# Page text
===============
# DIY Kydex cheek riser



## deputyatnight (Aug 27, 2010)

I just thought I'd put something up here about the little project I got myself into yesterday.  I got tired of hunting for a cheek rest/ riser for my AR-15 and figured I'd make my own from a piece of  Kydex I had laying on my counter.  I've seen projects where holes were drill and screws were used, but I figured there must be an easier way that didn't require holes being drilled.  I set off to make it work with the charging handle having room to fully move, and to set my eye at the proper level with the scope.
I used a piece of thick Kydex, I believe it's 0.09 thickness.  The shape started out as a 5" wide strip of copy paper that was used to make a template.  I estimated how high it would be, and allowed for some wiggle room.  I cut out the kydex after tracing the shape onto it.  I used a hand saw with fine teeth to cut it, then sanded the edges flat with 100 grit sandpaper.  I also beveled the edges and put a slight radius on the corners.
I heated the oven to 290 degrees, and placed the kydex onto a silicone cookie sheet liner, for 7 minutes, which is cooler and a shorter time than I've seen listed elsewhere.  While that was heating up, I cut a few really small pieces of heavy-duty two-sided tape, and put them on the stock, in the middle of where it would be positioned.  I cut a few 1" strips of foam rubber (some sponge would work as well), and set them on top of the stock.
When the material was heated, I removed it from the overn and used a spatula to carry it to the rifle, where I draped it over the stock and foam.  I hand contoured it to make it more round at the top, and then pressed it against the stock to get it to stick to the two-sided tape.  
I had to wiggle it a bit, to line it up to where I got the proper eye alignment, and once that was done, i pulled the sides away from the stock, and stuck larger piece of the tape onto the stock.  I had to use tweezers to remove the backing from the outside.  I used a heat gun to soften the material, then pressed it firmly against the sides of the stock, to match the contour, and secure the riser with the tape.
There is not wiggle to it at all, and I can't see any problems coming up.  I'll post pictures as soon as possible, but I thought I'd post the info in case anybody else wasn't happy with the products out there right now.
Here's a picture.  I know some people may not like that it can't be adjusted easily, but I don't really plan on having others shooting it, and the folks who looked through it all seemed to be able to see through the scope without any of the evil "black" showing.


----------



## Razor Blade (Aug 27, 2010)

Looks like kydex has many uses . Nice work , Scott


----------



## ev239 (Sep 21, 2010)

Well done! I love working with Kydex.  I've thought about doing almost the same exact thing.  Thanks for posting!


----------
===============
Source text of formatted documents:
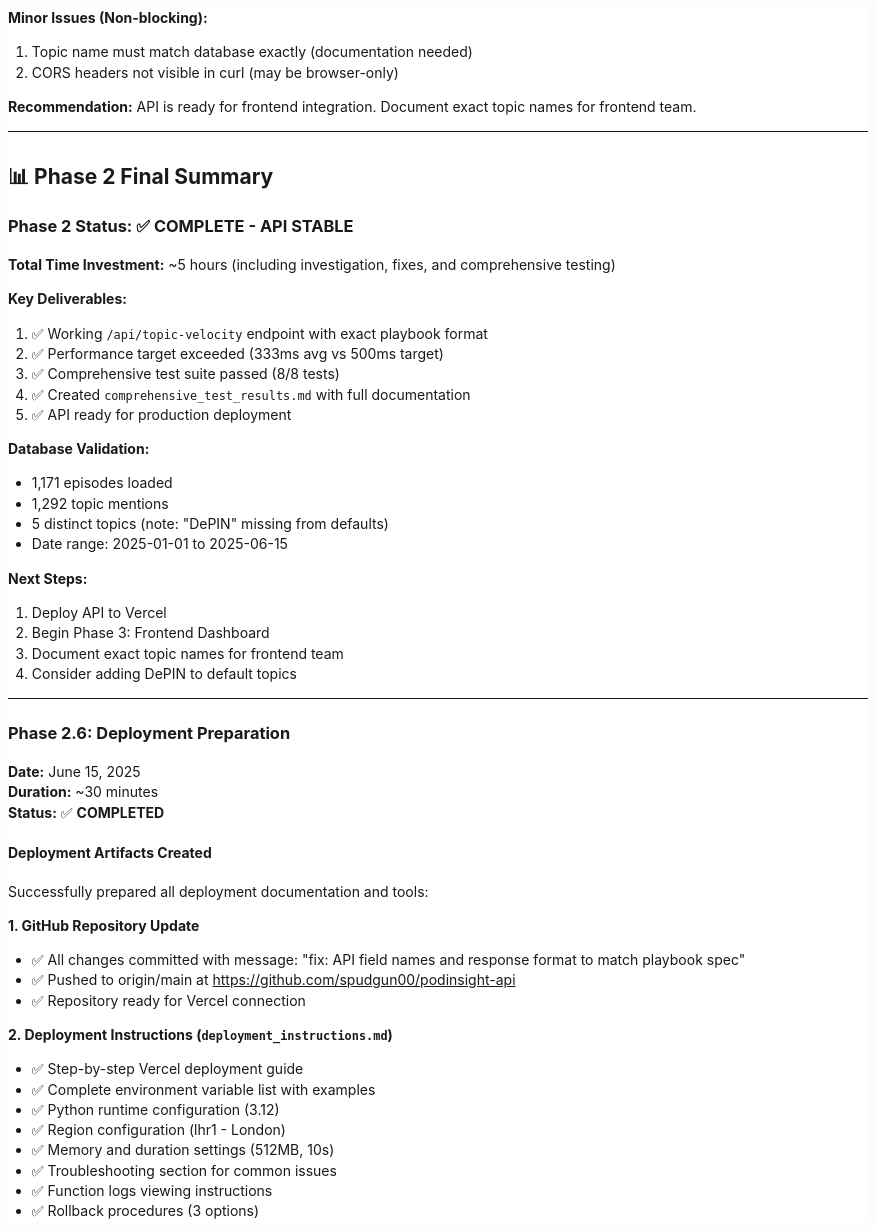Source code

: **Minor Issues (Non-blocking):**
1. Topic name must match database exactly (documentation needed)
2. CORS headers not visible in curl (may be browser-only)

**Recommendation:** API is ready for frontend integration. Document exact topic names for frontend team.

---

## 📊 Phase 2 Final Summary

### Phase 2 Status: ✅ COMPLETE - API STABLE

**Total Time Investment:** ~5 hours (including investigation, fixes, and comprehensive testing)

**Key Deliverables:**
1. ✅ Working `/api/topic-velocity` endpoint with exact playbook format
2. ✅ Performance target exceeded (333ms avg vs 500ms target)
3. ✅ Comprehensive test suite passed (8/8 tests)
4. ✅ Created `comprehensive_test_results.md` with full documentation
5. ✅ API ready for production deployment

**Database Validation:**
- 1,171 episodes loaded
- 1,292 topic mentions
- 5 distinct topics (note: "DePIN" missing from defaults)
- Date range: 2025-01-01 to 2025-06-15

**Next Steps:**
1. Deploy API to Vercel
2. Begin Phase 3: Frontend Dashboard
3. Document exact topic names for frontend team
4. Consider adding DePIN to default topics

---

### Phase 2.6: Deployment Preparation

**Date:** June 15, 2025  
**Duration:** ~30 minutes  
**Status:** ✅ **COMPLETED**

#### Deployment Artifacts Created

Successfully prepared all deployment documentation and tools:

**1. GitHub Repository Update**
- ✅ All changes committed with message: "fix: API field names and response format to match playbook spec"
- ✅ Pushed to origin/main at https://github.com/spudgun00/podinsight-api
- ✅ Repository ready for Vercel connection

**2. Deployment Instructions (`deployment_instructions.md`)**
- ✅ Step-by-step Vercel deployment guide
- ✅ Complete environment variable list with examples
- ✅ Python runtime configuration (3.12)
- ✅ Region configuration (lhr1 - London)
- ✅ Memory and duration settings (512MB, 10s)
- ✅ Troubleshooting section for common issues
- ✅ Function logs viewing instructions
- ✅ Rollback procedures (3 options)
===============
# Tasks to carry out
[A] Answer these questions from the cheek riser thread:
(i) To what temperature was the oven heated?
(ii) What grit of sandpaper was used on the edges?
(iii) What tool was needed to remove the tape backing from the outside?
[B] From the cheek riser thread, extract the passage starting at "I heated the" and ending at "the two-sided tape.".
[C] Does the cheek riser thread support each statement? Answer yes or no and quote the words that decide it.
(i) The Kydex stayed in the oven for 7 minutes.
(ii) The riser was fastened to the stock with drilled holes and screws.
(iii) The finished riser can be adjusted easily.

# Answers for the exercise
[A]
(i) 290 degrees
(ii) 100 grit
(iii) Tweezers

[B]
I heated the oven to 290 degrees, and placed the kydex onto a silicone cookie sheet liner, for 7 minutes, which is cooler and a shorter time than I've seen listed elsewhere.  While that was heating up, I cut a few really small pieces of heavy-duty two-sided tape, and put them on the stock, in the middle of where it would be positioned.  I cut a few 1" strips of foam rubber (some sponge would work as well), and set them on top of the stock.
When the material was heated, I removed it from the overn and used a spatula to carry it to the rifle, where I draped it over the stock and foam.  I hand contoured it to make it more round at the top, and then pressed it against the stock to get it to stick to the two-sided tape.

[C]
(i) Yes: "for 7 minutes"
(ii) No: "I figured there must be an easier way that didn't require holes being drilled"
(iii) No: "I know some people may not like that it can't be adjusted easily"